-------- Bacaan Latihan
5. Pasar Noken Khas Mama-Mama Asli Papua
Dalam era post-modren di Papua yang perlu tercatat di dalam kepala seluruh stakeholder adalah satu dari empat hasil kajian Lembaga Ilmu Pengetahuan Indonesia (LIPI) yaitu bahwa masyarakat Papua sudah termarjinalkan secara ekonomi, (https://lipi.go.id/berita/single/Riset-LIPI-Empat-Akar-Masalah. Sabtu, 4-12-2021, Pukul. 10:44 WIT). Hampir semua lahan sumber ekonomi dipegang atau dijabat dan dikuasai oleh para pendatang. Kita bayangkan saja setiap kali penerimaan CPNS di buka dan hasil di keluarkan sudah sangat pasti porsi orang asli Papua amat terbatas. Karena tidak mendapat perhatian dan gagal menjadi pegawai atau karyawan di tanah sendiri maka, tidak sedikit pengangguran di Papua, dan demikian mereka secara tidak langsung telah kalah dan tersisi.
----------------
» Tugas A
Tuliskan semua kata kerja dalam teks tentang Pasar Noken yang menggambarkan perlakuan para pendatang terhadap hampir semua lahan sumber ekonomi.
» Tugas B
Menurut teks tentang Pasar Noken, apa satu dari empat hasil kajian LIPI yang perlu tercatat di kepala seluruh stakeholder?
» Tugas C
Lanjutkan teks tentang Pasar Noken dari kalimat terakhirnya.
Baris di bawah ini tidak dipakai dalam latihan ini.
-------- Baris yang Diberikan
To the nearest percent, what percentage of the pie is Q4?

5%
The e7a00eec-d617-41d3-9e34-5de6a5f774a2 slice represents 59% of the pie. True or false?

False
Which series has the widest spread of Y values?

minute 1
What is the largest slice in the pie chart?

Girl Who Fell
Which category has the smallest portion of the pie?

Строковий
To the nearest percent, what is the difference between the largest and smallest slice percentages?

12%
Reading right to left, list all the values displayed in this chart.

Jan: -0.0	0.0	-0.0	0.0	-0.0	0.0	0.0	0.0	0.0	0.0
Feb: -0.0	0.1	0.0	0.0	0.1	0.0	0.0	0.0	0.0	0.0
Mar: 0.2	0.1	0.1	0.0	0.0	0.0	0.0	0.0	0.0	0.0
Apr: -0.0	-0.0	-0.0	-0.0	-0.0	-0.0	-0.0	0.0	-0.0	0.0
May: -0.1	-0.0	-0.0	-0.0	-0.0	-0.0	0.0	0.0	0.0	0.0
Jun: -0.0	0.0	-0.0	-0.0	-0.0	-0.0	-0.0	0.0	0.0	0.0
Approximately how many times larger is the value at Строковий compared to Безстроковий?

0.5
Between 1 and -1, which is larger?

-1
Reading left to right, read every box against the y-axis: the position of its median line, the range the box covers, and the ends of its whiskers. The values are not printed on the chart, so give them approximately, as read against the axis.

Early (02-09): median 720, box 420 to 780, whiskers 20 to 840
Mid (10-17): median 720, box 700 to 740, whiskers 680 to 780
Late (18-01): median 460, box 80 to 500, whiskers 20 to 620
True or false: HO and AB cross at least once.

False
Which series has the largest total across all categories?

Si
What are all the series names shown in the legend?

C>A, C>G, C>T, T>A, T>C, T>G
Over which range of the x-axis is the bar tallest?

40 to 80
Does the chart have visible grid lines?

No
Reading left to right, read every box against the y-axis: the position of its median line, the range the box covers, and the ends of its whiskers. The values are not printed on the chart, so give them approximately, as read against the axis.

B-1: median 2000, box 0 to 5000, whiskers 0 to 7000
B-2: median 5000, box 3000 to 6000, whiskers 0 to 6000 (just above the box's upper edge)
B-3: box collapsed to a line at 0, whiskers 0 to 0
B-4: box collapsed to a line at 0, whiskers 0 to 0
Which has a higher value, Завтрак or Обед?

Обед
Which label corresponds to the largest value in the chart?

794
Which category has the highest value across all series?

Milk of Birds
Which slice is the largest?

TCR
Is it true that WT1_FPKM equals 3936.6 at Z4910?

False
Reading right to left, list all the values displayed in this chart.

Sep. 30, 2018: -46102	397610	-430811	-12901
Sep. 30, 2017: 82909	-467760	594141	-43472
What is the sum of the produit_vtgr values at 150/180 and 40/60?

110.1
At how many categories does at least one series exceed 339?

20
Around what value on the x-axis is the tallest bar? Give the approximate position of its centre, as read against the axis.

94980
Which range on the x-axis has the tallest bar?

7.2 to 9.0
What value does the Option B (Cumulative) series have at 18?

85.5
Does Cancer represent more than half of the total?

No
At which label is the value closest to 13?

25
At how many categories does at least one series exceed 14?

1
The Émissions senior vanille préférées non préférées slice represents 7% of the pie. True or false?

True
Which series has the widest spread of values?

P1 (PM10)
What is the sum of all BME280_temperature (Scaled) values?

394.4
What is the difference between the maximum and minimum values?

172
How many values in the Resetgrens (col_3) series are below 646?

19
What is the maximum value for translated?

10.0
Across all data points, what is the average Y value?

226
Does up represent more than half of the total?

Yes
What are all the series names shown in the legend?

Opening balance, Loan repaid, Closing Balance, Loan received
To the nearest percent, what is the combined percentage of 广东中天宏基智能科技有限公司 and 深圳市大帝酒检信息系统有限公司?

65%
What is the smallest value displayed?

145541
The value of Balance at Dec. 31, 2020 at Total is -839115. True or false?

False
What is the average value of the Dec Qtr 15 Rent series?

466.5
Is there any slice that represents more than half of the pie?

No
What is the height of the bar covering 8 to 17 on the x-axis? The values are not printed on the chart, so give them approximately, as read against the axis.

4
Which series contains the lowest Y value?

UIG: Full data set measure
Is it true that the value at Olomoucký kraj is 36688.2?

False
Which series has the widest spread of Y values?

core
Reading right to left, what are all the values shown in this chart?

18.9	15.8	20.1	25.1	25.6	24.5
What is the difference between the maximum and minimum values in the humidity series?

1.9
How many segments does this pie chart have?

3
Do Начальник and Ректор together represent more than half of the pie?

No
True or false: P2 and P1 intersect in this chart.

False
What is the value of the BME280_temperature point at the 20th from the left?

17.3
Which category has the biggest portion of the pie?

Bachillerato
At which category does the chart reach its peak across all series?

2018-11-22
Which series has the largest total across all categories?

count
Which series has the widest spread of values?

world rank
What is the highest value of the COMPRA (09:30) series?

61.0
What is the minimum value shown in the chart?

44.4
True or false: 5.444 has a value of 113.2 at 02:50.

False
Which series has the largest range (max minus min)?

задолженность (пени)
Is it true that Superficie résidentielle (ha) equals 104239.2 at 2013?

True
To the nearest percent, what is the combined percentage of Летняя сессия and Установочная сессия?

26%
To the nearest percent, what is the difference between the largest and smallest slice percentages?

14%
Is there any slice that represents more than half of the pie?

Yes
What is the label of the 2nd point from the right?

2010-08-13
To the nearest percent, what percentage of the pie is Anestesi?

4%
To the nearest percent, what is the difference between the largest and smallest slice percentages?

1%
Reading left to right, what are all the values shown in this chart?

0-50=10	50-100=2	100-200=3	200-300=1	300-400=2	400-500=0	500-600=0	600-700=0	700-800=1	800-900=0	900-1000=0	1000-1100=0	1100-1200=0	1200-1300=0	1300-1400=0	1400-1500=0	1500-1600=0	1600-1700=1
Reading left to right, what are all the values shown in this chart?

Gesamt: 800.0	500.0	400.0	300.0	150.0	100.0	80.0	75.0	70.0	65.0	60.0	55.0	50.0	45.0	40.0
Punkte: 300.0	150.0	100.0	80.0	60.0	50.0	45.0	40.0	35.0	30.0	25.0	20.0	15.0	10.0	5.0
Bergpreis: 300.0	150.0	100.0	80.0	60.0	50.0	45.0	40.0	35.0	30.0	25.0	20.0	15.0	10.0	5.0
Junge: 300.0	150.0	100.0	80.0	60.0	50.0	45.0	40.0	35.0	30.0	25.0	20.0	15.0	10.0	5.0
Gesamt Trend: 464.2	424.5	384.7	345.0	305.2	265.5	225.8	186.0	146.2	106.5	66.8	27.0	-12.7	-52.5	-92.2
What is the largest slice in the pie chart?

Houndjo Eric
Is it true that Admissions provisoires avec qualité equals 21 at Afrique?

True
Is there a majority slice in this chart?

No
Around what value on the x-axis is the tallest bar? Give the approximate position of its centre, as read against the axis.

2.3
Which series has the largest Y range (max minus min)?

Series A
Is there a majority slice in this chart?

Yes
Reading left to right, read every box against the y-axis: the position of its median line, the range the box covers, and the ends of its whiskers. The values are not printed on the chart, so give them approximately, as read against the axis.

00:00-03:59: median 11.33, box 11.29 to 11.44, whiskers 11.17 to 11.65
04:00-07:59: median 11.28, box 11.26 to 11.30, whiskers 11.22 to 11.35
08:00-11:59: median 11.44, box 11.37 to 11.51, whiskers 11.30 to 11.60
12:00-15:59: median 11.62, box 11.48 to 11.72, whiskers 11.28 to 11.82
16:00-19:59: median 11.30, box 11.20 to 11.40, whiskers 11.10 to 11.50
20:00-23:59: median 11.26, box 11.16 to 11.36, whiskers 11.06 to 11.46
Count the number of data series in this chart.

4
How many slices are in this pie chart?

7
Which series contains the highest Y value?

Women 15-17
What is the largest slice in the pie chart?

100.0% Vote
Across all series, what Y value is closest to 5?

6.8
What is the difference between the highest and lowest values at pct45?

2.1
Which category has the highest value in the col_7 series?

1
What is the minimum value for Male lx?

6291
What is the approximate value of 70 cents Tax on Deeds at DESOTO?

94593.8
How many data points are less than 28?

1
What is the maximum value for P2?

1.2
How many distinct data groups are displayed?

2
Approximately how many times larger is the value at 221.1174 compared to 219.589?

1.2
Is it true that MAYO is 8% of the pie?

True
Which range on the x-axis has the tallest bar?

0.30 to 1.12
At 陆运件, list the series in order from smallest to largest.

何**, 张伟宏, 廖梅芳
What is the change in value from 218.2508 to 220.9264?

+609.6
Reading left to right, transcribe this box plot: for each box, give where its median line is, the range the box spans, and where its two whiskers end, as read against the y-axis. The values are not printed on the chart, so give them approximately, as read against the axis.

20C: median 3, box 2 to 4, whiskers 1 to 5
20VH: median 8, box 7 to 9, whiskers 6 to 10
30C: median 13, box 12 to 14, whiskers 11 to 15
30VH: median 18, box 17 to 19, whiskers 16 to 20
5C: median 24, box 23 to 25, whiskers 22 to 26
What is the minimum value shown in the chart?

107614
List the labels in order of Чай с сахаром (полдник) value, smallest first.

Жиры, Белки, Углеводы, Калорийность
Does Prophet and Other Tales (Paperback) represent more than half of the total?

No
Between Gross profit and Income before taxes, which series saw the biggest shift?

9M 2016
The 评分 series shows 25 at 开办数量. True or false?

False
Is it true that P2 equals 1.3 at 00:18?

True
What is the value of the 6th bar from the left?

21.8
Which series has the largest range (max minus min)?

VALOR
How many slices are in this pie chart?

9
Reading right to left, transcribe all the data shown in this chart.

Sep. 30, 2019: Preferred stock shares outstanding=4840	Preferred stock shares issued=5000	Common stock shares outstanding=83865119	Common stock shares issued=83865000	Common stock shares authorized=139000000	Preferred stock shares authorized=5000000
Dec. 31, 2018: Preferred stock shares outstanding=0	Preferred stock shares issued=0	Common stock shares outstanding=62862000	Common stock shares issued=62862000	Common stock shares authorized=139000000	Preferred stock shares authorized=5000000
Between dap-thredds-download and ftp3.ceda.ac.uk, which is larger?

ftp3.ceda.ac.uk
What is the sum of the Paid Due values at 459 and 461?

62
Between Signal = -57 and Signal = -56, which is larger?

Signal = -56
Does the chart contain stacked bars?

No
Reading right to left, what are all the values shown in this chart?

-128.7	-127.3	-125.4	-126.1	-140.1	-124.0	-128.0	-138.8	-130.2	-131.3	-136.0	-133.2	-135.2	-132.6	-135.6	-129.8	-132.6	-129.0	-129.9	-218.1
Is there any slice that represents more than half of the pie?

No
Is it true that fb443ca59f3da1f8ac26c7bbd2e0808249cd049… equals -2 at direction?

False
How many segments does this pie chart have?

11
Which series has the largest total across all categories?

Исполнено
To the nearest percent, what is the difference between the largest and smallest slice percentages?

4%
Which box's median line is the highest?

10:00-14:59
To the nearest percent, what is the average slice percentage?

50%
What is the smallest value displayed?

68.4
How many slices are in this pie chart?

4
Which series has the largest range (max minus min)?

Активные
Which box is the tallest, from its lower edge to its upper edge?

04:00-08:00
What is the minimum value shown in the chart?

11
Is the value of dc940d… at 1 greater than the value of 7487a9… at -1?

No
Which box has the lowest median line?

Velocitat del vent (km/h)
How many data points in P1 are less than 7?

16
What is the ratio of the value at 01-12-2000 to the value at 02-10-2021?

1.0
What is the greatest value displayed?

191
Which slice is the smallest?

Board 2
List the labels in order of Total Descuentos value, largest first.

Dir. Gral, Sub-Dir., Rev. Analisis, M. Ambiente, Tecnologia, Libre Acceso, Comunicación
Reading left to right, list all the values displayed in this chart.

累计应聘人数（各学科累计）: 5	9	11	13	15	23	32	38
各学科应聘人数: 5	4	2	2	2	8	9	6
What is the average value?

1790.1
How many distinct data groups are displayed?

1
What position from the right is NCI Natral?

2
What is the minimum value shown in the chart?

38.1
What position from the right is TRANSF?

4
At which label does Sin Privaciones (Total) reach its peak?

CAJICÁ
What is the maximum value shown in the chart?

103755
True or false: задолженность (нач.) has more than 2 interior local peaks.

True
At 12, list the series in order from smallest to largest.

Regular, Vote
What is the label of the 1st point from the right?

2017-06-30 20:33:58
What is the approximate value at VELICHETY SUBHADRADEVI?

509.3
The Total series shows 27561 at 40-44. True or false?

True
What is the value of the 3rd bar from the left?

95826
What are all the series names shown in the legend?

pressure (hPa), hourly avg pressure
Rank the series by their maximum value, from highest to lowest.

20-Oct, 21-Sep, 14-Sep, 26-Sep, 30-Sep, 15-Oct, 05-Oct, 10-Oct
----------------
» Jawaban yang Diharapkan A
dipegang, dijabat, dikuasai

» Jawaban yang Diharapkan B
Masyarakat Papua sudah termarjinalkan secara ekonomi.

» Jawaban yang Diharapkan C
Melihat panorama memiluhkan yang menimpa mama-mama asli Papua yang setiap hari setia menghadapi panas mentari dan dingin hujan juga polusi, penulis merekomendasikan agar pemerintah dalam hal ini pemerintah provinsi Papua dan Papua barat untuk segera mendirikan pasar khusus kerajinan tangan khas mama-mama asli Papua. Hal ini bukan berarti pemerintah memanjakan mama-mama asli Papua prihal soal pasar karena pemerintah pusat sudah memikirkan dan menjawabi hal itu dengan mendirikan sebuah pasar khusus mama-mama asli Papua, spesifiknya terletak di pusat kota Jayapura. Tetapi lebih dari itu dengan melihat maraknya bisnis noken di Papua maka sudah sangat perluh sekali ada sebuah fasilitas pendukung di mana semua kerajinan mama-mama asli dan semakin berevolusi dan berrefolusi kreatif; ada pernak-pernik khas Papua; gelang, kalung, cincin, anting, topi, baju, rok, dan lainnya. Sehingga penulis merasa perluh sekali ada pasar khusus dimana semua kerajinan mulia karya tangan lugu mama-mama Papua yang sederhana namun sarat makna. Sehingga perluh sekali semua kerajinan itu dijual, didemonstrasikan dan dipropagandakan dalam sebuah wadah pasar khusus kerajinan khas mama-mama asli Papua, (https://www.liputan6.com/regional/read/3185920/jurus-jitu-mama-mama-papua-menjual-noken, Sabtu, 4-12-2021, Pukul. 10:46 WIT).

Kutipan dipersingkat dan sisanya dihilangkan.